PROBLEM SET:
[1] Answer these questions from the court opinion on county warrants:
(a) To the board of supervisors of which county is the peremptory mandamus to be directed?
(b) In what year was Taylor v. Board of Police of Chickasaw county decided?
(c) By what four details should the specified warrants be described and identified in the requirement to levy taxes?
[2] Quote the court opinion on county warrants word for word, from "The requirement to" up to and including "in this opinion.".
(Beginning of EXCERPTED PASSAGE)
The court, in awarding mandamus to compel a levy of county taxes, must respect the provisions of law for the levying and collection of county taxes. The time when such levy shall be made, and when and how collection and settlement by the collector are to be made, is fixed by law. Judgment must be so framed as not to contravene these provisions or disturb the system of finance established in the state, and, therefore an order cannot lawfully be made requiring the board of supervisors to levy taxes at any other time than the time and in the manner when it is required to levy county taxes. Nor can the board be required to make any orders or do any acts towards the speedy collection of such taxes as may be levied,'or the deposit when collected in the treasury, which are not provided for by the statutes of the state. Nor can said board be required to issue any warrants on any fund where it has already issued warrants, unless it be in case of a judgment rendered in gross for an aggregate of warrants found on trial of the issue in the mandamus to have been illegally issued for an excess of what was allowed by law to be issued or allowed for.

County warrants do not bear interest. This was decided in Taylor v. Board of Police of Chickasaw county, in 1869, by the high court of errors and appeals, Opinion Book K," p. 61, and we think correctly. Interest is the creature of statute, and our statute does not embrace county warrants. The common understanding of the community is, that they do not bear interest. They do not purport to bear interest. It is not in the contemplation of persons to whom warrants are issued that' they are to carry interest. Our statute, § 2279 Code, has reference to the contracts of individuals, and not of the state or counties, which are not supposed to be included in any statute imposing burdens, unless specially named or fairly embraced' in the language used. Section 2281, as to judgments, embraces only those between individ*817uals, enforceable by execution, and does not include allowances by boards of supervisors, which, though called judgments, are not strictly such in the legal acceptation. The demand of payment of county warrants does not create any light to interest from that date. Not bearing interest, they cannot be made to bear it by a demand of payment.

The requirement to levy taxes should be to pay certain specified warrants, describing and identifying them by numbers, dates, amounts, and names of persons to whom issued, so that the treasurer may readily know to what warrants to apply the money collected under the levy, and may certainly apply it to them and take them up and present them to the board of supervisors as his vouchers on settlement for such application of the taxes paid him, and to be canceled by the board of supervisors.

The judgment of the circuit court, not being according to these views, will be reversed, and judgment may be entered here for a peremptory mandamus to the board of supervisors of Warren county, for the levy of a tax sufficient to pay the warrants described in the petition herein, in accordance with the views expressed in this opinion.
(End of EXCERPTED PASSAGE)
(Beginning of DATA SUPPLIED)
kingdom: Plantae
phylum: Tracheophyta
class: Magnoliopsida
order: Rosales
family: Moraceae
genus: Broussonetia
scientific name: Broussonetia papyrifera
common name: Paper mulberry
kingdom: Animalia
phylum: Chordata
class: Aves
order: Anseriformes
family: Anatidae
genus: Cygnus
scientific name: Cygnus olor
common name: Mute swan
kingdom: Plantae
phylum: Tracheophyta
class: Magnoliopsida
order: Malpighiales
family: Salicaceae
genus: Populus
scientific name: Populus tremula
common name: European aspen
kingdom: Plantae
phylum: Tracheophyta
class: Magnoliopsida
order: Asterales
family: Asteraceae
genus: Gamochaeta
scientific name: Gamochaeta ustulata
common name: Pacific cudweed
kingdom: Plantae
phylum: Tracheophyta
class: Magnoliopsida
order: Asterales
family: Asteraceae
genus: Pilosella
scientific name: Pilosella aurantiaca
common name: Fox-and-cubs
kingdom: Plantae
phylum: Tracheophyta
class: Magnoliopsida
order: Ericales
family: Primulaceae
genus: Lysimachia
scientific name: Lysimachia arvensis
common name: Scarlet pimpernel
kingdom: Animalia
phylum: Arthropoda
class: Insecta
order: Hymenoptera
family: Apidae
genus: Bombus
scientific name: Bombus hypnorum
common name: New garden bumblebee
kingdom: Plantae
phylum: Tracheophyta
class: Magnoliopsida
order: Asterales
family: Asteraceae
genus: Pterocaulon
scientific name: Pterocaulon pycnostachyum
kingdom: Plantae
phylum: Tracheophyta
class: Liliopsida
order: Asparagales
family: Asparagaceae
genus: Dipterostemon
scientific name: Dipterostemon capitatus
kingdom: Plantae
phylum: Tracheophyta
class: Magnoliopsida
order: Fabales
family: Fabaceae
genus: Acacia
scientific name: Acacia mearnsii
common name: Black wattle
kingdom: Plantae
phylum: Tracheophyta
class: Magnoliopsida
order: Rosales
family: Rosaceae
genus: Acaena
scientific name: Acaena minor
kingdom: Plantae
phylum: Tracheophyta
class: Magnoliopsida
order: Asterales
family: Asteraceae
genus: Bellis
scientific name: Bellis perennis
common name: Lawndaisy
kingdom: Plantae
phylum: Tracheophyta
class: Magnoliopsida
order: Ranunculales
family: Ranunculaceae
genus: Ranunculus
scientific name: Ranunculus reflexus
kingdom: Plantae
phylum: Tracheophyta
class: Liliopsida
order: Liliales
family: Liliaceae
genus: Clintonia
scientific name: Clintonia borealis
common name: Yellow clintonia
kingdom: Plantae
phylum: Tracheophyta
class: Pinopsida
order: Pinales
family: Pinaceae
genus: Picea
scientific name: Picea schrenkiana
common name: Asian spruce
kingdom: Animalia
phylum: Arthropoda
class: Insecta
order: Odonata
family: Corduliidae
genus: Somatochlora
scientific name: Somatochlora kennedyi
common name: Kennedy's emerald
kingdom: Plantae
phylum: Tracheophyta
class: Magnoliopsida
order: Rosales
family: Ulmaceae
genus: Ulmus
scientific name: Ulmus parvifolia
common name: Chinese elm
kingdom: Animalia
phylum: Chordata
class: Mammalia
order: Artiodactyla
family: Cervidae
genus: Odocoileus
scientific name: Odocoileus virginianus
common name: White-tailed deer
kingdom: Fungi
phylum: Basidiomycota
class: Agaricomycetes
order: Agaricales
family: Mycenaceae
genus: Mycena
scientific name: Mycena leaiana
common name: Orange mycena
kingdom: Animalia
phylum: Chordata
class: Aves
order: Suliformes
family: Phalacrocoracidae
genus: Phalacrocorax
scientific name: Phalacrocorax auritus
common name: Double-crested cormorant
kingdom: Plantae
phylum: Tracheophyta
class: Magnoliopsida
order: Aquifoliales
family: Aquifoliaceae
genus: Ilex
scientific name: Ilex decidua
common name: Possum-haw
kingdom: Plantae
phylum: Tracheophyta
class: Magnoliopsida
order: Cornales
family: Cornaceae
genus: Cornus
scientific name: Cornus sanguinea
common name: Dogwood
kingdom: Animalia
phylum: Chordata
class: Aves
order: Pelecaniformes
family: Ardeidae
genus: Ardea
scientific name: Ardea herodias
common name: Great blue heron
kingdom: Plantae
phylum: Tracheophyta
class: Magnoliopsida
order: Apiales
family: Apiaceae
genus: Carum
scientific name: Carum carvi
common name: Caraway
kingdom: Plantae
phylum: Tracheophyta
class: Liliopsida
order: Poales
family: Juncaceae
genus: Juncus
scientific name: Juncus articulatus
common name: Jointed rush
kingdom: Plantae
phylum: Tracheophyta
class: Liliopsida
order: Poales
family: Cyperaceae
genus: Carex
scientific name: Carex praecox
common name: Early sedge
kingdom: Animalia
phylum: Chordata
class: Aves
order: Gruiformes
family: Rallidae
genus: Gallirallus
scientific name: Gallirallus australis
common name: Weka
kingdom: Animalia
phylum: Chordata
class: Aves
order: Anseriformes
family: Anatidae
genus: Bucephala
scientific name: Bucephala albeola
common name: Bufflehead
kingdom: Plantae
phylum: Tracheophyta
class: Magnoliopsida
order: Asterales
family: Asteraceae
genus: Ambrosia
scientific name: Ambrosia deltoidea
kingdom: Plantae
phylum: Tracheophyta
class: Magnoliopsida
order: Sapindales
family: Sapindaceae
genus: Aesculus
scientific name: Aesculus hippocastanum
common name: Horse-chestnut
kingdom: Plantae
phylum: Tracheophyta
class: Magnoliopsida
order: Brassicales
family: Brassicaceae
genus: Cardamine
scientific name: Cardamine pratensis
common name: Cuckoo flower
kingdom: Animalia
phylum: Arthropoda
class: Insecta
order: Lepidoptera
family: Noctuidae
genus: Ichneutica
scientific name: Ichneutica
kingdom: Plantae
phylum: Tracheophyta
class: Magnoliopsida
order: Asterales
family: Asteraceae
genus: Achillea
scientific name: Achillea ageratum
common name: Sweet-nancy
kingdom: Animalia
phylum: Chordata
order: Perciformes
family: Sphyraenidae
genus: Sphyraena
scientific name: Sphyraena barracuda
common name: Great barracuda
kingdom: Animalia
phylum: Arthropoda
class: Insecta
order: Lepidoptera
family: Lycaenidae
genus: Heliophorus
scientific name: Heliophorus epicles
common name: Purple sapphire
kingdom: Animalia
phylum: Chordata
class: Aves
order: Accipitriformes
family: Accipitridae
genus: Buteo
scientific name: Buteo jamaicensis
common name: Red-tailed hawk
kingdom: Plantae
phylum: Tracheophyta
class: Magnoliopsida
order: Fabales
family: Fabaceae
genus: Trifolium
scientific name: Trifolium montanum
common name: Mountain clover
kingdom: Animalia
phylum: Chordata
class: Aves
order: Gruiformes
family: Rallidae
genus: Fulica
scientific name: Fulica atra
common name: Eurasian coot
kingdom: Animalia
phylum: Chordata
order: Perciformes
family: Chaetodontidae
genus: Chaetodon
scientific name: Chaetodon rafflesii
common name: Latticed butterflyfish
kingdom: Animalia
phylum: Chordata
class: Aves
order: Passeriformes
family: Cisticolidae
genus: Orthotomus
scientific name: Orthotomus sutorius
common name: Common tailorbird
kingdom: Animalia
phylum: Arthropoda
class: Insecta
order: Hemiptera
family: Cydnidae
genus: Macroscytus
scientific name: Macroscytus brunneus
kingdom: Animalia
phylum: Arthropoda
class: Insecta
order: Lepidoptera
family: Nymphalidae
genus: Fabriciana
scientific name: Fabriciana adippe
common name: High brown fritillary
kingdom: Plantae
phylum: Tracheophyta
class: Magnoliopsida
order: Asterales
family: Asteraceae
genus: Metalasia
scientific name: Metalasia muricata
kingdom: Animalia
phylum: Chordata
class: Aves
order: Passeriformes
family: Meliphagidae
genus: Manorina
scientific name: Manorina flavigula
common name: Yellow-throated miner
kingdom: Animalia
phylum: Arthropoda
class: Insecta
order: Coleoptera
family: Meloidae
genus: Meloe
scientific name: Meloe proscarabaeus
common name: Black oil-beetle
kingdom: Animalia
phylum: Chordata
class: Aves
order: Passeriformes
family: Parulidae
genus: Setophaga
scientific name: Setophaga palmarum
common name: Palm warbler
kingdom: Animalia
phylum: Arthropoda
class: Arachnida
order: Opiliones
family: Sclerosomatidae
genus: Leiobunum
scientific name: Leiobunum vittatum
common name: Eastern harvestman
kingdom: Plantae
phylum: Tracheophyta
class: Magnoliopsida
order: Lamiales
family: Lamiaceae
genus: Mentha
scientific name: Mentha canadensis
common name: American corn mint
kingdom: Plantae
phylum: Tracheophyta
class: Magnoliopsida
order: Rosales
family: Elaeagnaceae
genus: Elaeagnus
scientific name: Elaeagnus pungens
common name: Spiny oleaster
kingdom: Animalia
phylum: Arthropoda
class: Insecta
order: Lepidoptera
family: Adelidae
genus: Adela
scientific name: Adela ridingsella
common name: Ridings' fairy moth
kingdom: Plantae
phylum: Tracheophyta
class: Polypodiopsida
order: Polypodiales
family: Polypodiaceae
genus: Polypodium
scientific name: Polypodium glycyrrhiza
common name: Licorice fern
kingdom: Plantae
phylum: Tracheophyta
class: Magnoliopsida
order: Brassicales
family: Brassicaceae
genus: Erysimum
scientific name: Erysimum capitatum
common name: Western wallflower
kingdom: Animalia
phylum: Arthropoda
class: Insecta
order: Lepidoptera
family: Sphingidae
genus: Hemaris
(End of DATA SUPPLIED)
ANSWERS PER TASK:
[1]
(a) Warren county.
(b) 1869.
(c) By their numbers, dates, amounts, and the names of the persons to whom they were issued.

[2]
The requirement to levy taxes should be to pay certain specified warrants, describing and identifying them by numbers, dates, amounts, and names of persons to whom issued, so that the treasurer may readily know to what warrants to apply the money collected under the levy, and may certainly apply it to them and take them up and present them to the board of supervisors as his vouchers on settlement for such application of the taxes paid him, and to be canceled by the board of supervisors.

The judgment of the circuit court, not being according to these views, will be reversed, and judgment may be entered here for a peremptory mandamus to the board of supervisors of Warren county, for the levy of a tax sufficient to pay the warrants described in the petition herein, in accordance with the views expressed in this opinion.